At the conclusion of this year’s JSConf, Chris Williams held an open discussion, taking questions and comments from the several hundred gathered.

You could sense the mood. Hanging, unspoken, in the air was a sense of everyone asking, “Is it really almost over?” This feeling began to increasingly manifest itself in the questions and comments in the final session. Eventually came a series of questions that asked how to keep the community connected throughout the year.

There were a lot of great talks at JSConf, but in my mind the best one was Chris’s two-sentence answer to that question:

I’m just a person. I have a wife, I have two kids, I have a full-time job. I run a couple conferences already.

I put it to you.”

I caught word of the first JSConf, but given that until that point, the farthest I’d ever traveled to attend a conference was a couple hours’ drive, it wasn’t even something I seriously considered attending. And it wasn’t until this year I was able to get a JSConf ticket.

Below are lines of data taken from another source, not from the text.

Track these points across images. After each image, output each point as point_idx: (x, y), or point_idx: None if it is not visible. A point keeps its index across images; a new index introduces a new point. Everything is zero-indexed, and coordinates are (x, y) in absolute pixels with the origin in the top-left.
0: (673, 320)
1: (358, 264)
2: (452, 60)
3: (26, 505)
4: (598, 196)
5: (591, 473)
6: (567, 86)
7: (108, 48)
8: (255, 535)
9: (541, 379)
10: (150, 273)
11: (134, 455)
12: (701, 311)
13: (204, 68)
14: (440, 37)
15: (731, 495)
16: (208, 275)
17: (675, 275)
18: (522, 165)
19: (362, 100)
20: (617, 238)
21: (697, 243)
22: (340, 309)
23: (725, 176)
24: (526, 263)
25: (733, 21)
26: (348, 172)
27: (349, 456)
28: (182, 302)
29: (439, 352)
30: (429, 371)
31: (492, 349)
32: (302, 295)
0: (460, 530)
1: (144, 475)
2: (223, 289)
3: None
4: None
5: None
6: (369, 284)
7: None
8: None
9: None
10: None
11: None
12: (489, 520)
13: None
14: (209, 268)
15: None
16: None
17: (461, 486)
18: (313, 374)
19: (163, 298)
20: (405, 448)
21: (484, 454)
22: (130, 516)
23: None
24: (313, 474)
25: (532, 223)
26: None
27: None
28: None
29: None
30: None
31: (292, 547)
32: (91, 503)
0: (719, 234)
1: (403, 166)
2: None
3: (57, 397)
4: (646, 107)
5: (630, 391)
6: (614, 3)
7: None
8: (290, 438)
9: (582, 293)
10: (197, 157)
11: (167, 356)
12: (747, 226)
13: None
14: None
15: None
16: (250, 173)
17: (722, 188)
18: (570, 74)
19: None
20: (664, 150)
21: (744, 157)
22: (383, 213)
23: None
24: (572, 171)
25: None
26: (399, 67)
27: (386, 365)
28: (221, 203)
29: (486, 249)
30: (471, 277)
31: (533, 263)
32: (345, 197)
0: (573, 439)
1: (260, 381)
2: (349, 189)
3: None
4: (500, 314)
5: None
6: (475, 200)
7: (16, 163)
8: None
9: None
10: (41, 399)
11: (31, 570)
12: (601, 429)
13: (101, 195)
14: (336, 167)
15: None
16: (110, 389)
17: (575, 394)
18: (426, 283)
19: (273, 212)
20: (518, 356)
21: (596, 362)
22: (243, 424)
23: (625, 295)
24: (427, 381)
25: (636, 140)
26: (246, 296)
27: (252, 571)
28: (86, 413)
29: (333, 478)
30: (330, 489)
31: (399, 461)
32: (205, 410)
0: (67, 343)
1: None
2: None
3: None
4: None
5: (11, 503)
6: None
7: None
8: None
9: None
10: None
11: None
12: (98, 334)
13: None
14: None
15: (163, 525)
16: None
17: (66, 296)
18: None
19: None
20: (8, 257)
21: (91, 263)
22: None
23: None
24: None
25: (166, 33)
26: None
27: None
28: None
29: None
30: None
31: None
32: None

Yet despite the fact that I have never attended one until this year, the ripples of Chris and Laura’s artwork has washed increasingly dramatically on my shore.

When I watched Chris’s now iconic talk from JSConf EU, An End to Negativity, I was moved. I immediately emailed him and thanked him. What I sensed in Chris as I watched him was a feeling I had many times: “I don’t feel qualified to do this, but I do feel like I’m supposed to do it, and if I don’t, no one will.” I got the sense that was not just the root of that talk, but the root of JSConf as well. The humility in his talk and his response to my email marked me so strongly that I decided maybe running a conference was something I should also consider doing.

Not only was Chris hugely supportive and encouraging when we put on our first conference, he also inspired so many others who have in turn had tremendous influence on me.

Mikeal Rogers was particularly influential—if it hadn’t been for his words to meat the closing party of Keeping it Realtime and in his very kind wrap-up post, it’s very likely RealtimeConf would have never happened.

And if it wasn’t for having the chance of attending Funconf and getting to know Paul Campbell, it’s possible some of the crazy ideas we had in mind for RealtimeConf might have been toned down—and it’s certain that the most personally important conference I’ve been a part of (Brio) would never have existed. I wouldn’t have had the conversations I did this past year with Paul, Jan, Allen, Boaz, or Ana—all of them about as deep as it gets, some of them months long!

It has been an amazing hallmark: if I have a conversation with someone and Chris comes up as a person people have huge respect for, the exploration for the root of that respect has almost always led to a new friendship.

The closest friends I’ve made in the last couple of years and some of the most pivotal experiences have been made because of the reverberations of JSConf—and those people have profoundly shaped my thinking and, as a result, my actions.

Of course, I say all this entirely from a very self-focused perspective. Undoubtedly the impact of JSConf is much, much more dramatic.

I have no doubt the personal effect that JSConf has had over the years must be much greater for those who’ve been much closer to its epicenter. And the technologies, companies, and movements that have emerged as a result of JSConf are too numerous to count. It’s really not an exaggeration to say JSConf has shaped the course of the web and, in turn, our world.

JSConf is one couple running one event, but its ever-expanding impact cannot be overlooked.

Sometimes I have a conversation with someone and I hear them describing their desire to change the world in some way, to make an impact, to make things better.

There are a lot of people who seem to believe this starts with an ambitious, world-conquering dream—and while that might sometimes be the case, what I’m learning from the many people who’ve inspired me is there is greater chance at making a real difference by focusing on the quality of each individual impact. Ambitious, shared values are, in fact, the only thing that are guaranteed to be scalable.

If you want to make the world a better place, don’t try to bite off the whole earth at once.

Start very small, stay focused on the small, and resist the temptation to increase your appetite for recognition. Do your best with what’s in front of you. And most of all, stay focused on the values that underlie the motivation.

I doubt anyone would call Chris Williams a man without ambition.

But while he is a man with great dreams and awesome values, he is a man who knows he is just a man—and that his impact is not limited by what he can do, but by what other people are inspired and empowered to do because of his example.

Chris left room in the world for *your* impact:

I’m just a person. I have a wife, I have two kids, I have a full-time job. I run a couple conferences already.

I put it to you.”


As an aside, I had some reflection on this topic in a talk I gave about intentionally tiny leaders. My thoughts keep developing on this—in fact, I found myself in discussion on this topic this week.